[Selected excerpt start]

In The Hobbit Gandalf casually mentions that he wants to find a giant to plug up the entrance of Goblin Town. So does this mean that not only are there giants in Middle Earth, but some are friendly? We'll never know. As a further aside, it's mentioned in LOTR that the wall at Helm's Deep was supposedly built by Numenoreans with the help of giants according to legend. Did such beings perhaps exist in earlier ages, or they were referring to Ents?
In the Hobbit, the Company witnesses a fight between two stone-giants. Giants EXIST in Middle-Earth. They seem to be very territorial, very rare, probably limited to the Misty Mountains, and mostly assholes. They probably are considered beasts, as the Eagles, rather than intelligent creatures like Men, Dwarves, Elves and Ents, even if they can communicate
* cough * Blue Wizards * cough *
There are actually some answers for the blue wizards
for example, they're blue, they're wizards, they were not involved in the war of the ring, and........
@@highviewbarbell ..their names were Alatar and Pallando. And they probably failed.
New message: Love the description in your channel! : )
the unknown things that have plagued me are, Did sams cousin see an entwife on the north moors?, in fellowship it mentions ‘But what about these Tree-men, these giants, as you might call them? They do say that one bigger than a tree was seen up away beyond the North Moors not long back.’ ‘Who’s they ?’ ‘My cousin Hal for one. He works for Mr. Boffin at Overhill and goes up to the Northfarthing for the hunting.
Secondly, who did the brooch belong to that Bombadil took from the barrow?
thirdly why is there a talking fox in fellowship?
The fox doesn’t talk, it thinks. ;)
@@TolkienLorePodcast That seemed like a throwback to the Hobbit. Like Tolkien had forgotten to change gears until he was well into the book.
@@matthill263 Probably so. The earliest drafts of The Lord of the Rings are provided in one of the History of Middle-Earth books, and it was originally supposed to be pretty much like The Hobbit (and also a lot shorter than it ended up being). You still get a bit of that original tone in the finished book, particularly in the Old Forest and Tom Bombadil section.
Tolkien left so many mysteries for his readers to imagine. I think it’s what fascinates me about his works, and possibly what frustrates me the most.
Like, you want to know what the Blue wizards did. What the hell happened to Maglor? Who is Gildor Inglorion? What of the Nameless things of Moria? Who is TOM BOMBADIL??????
Honestly, I feel that someone should resurrect Tolkien to ask him all these questions. But then again, that would make his world lose half their charm.
Theres a couple that I *like* but I am not sure if they fit in the spirit of the text, and are doubtlessly not what Tolkien had in mind.
Regarding the fate of the two Blue Wizards, Tolkien seemed to waver between them failing in their task, but still being critical in stirring up pockets of resistance and making trouble for Sauron in the East; and in failing as Saruman did, eventually creating cults and groups of magic users. Some have suggested that the groups that started as followers or acolytes may have been corrupted over time, and eventually been twisted to evil, despite starting with noble intentions.

[Selected excerpt end]

• Exercises to complete:
1. Quote the Tolkien discussion from "the unknown things" to "from the barrow?".
2. Answer these questions using the Tolkien discussion:
(a) What names does it give for the Blue Wizards?
(b) For whom does Hal work?
(c) According to legend, who built the wall at Helm's Deep?

[Dataset rows start]

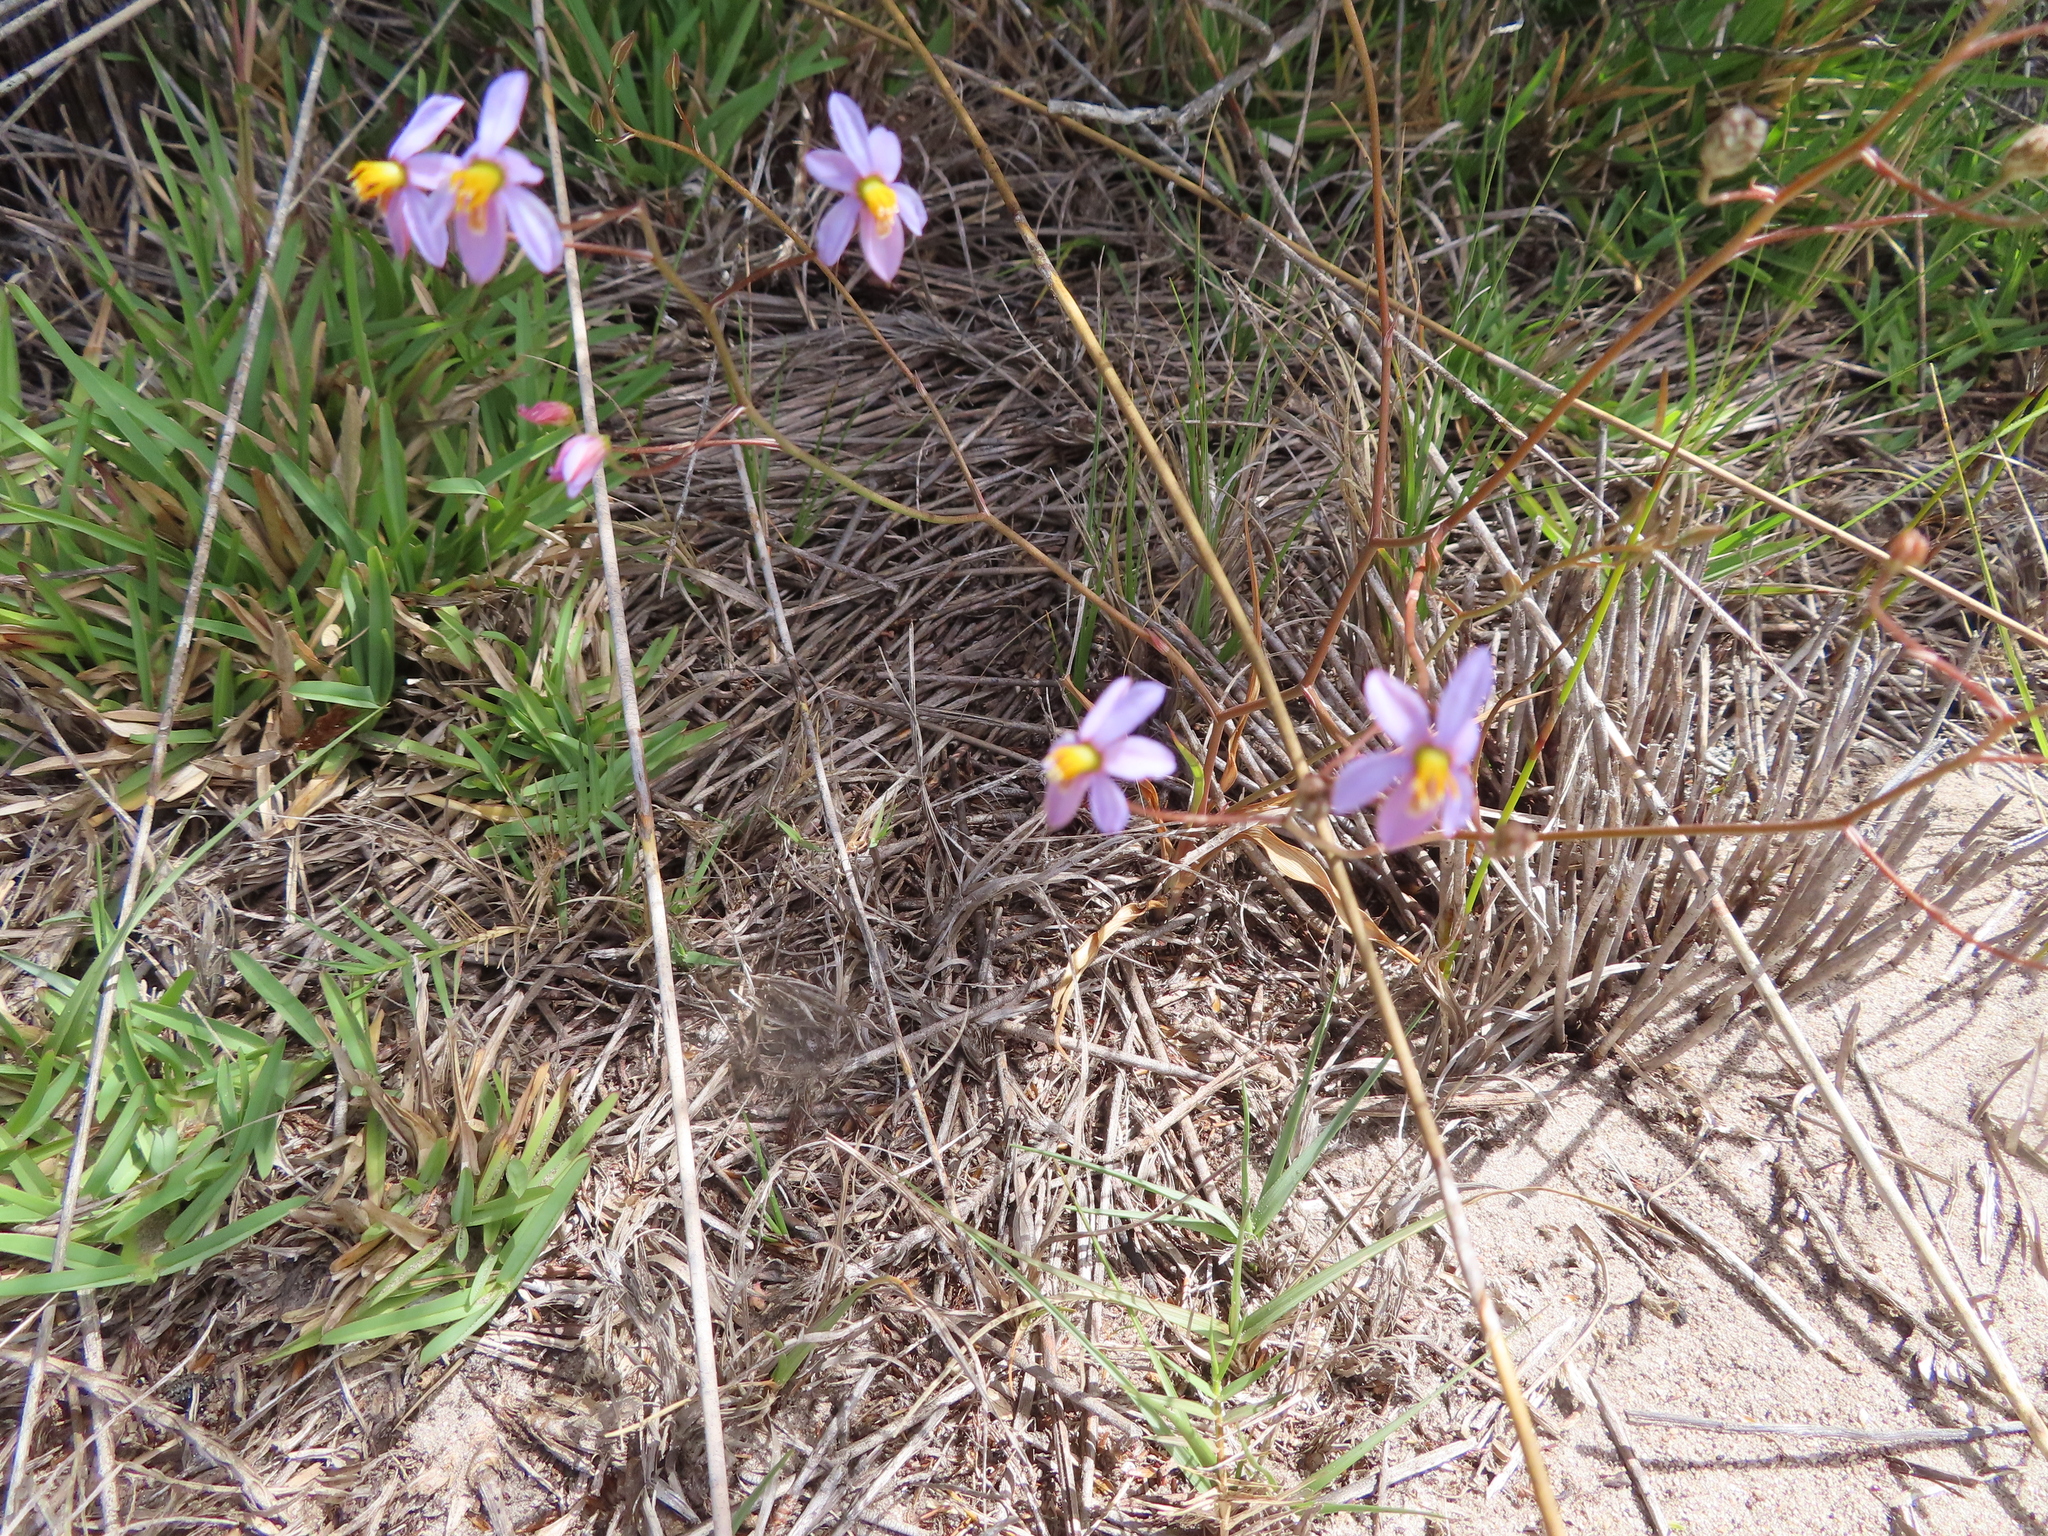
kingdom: Plantae
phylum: Tracheophyta
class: Liliopsida
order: Asparagales
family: Tecophilaeaceae
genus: Cyanella
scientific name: Cyanella hyacinthoides
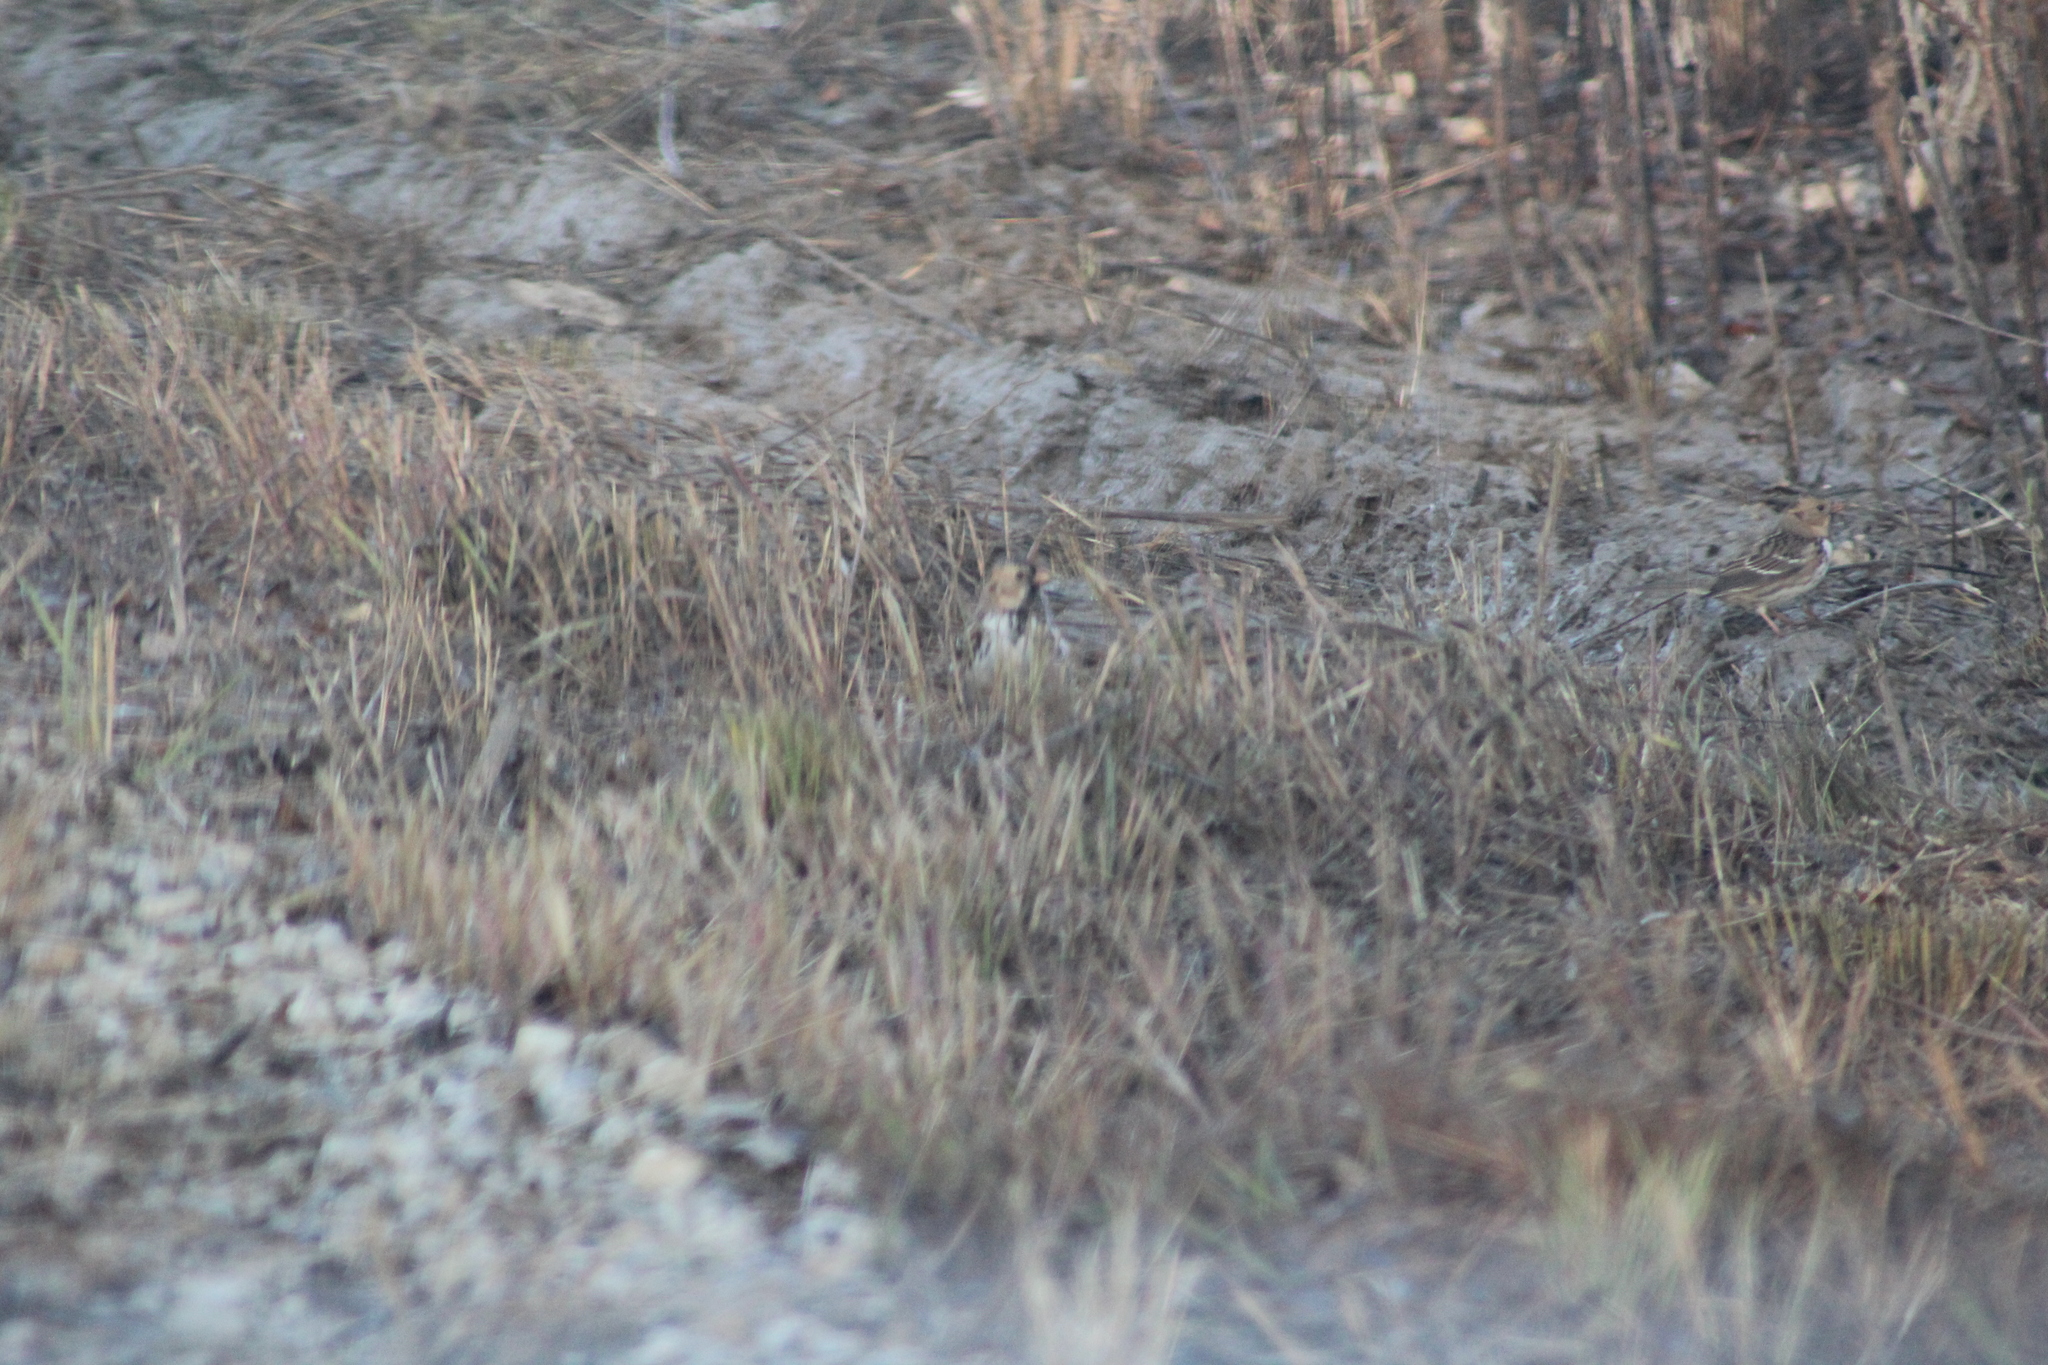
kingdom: Animalia
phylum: Chordata
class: Aves
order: Passeriformes
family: Passerellidae
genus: Zonotrichia
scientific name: Zonotrichia querula
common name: Harris's sparrow
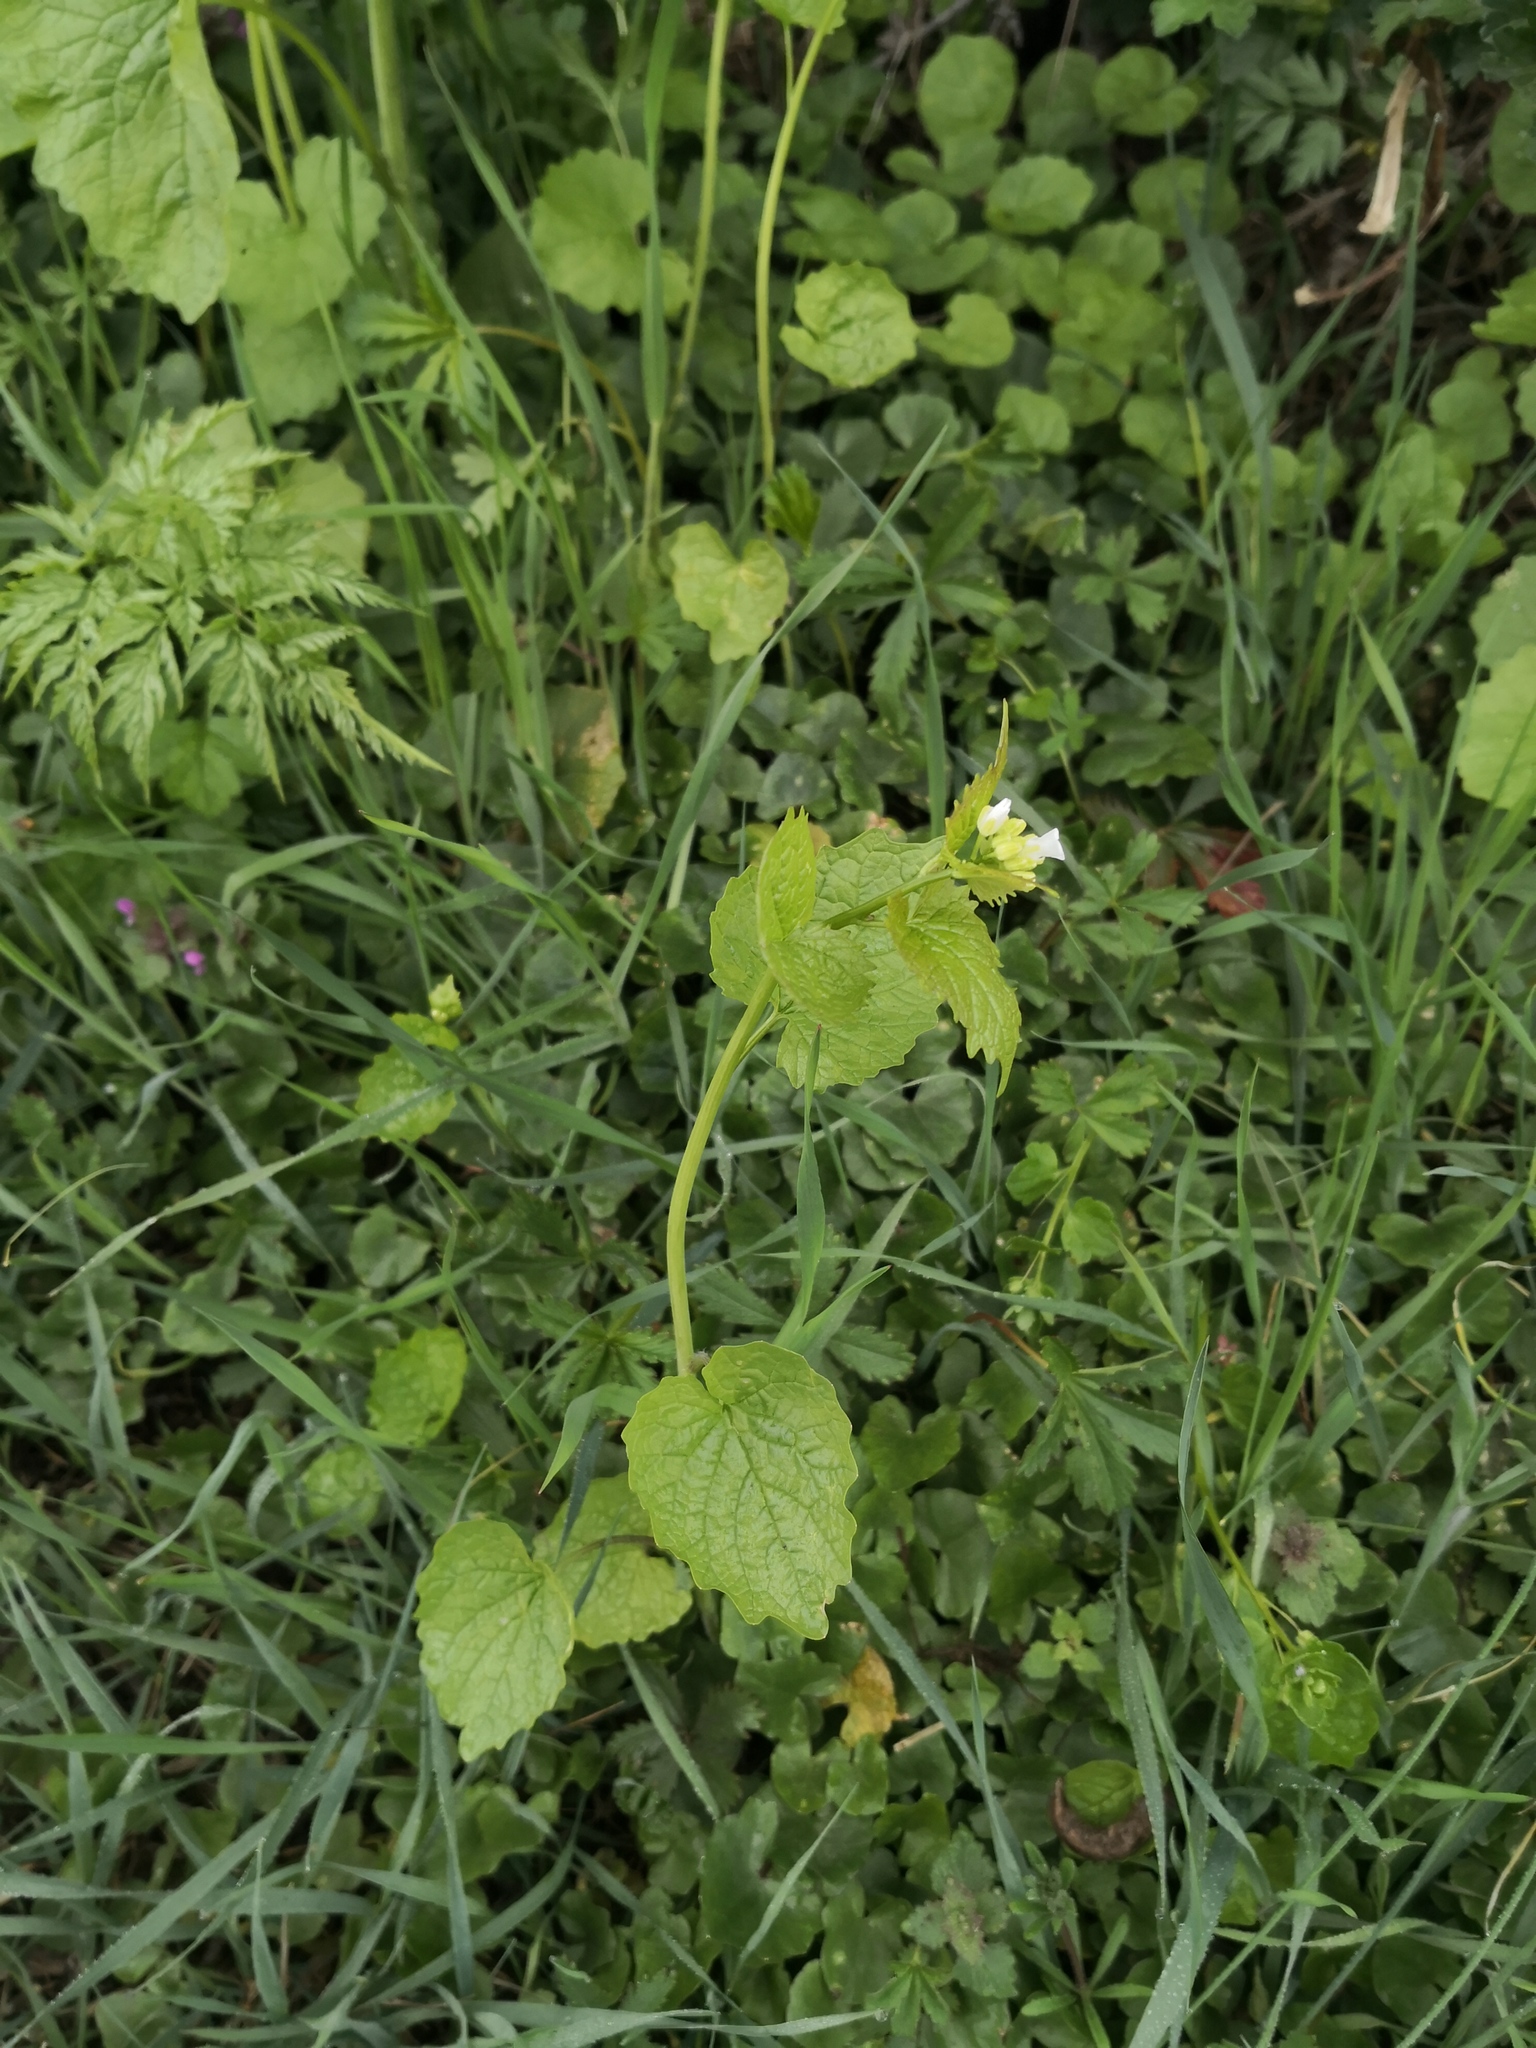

[Dataset rows end]

• The replies:
1.
the unknown things that have plagued me are, Did sams cousin see an entwife on the north moors?, in fellowship it mentions ‘But what about these Tree-men, these giants, as you might call them? They do say that one bigger than a tree was seen up away beyond the North Moors not long back.’ ‘Who’s they ?’ ‘My cousin Hal for one. He works for Mr. Boffin at Overhill and goes up to the Northfarthing for the hunting.
Secondly, who did the brooch belong to that Bombadil took from the barrow?

2.
(a) Alatar and Pallando
(b) Mr. Boffin at Overhill
(c) Numenoreans, with the help of giants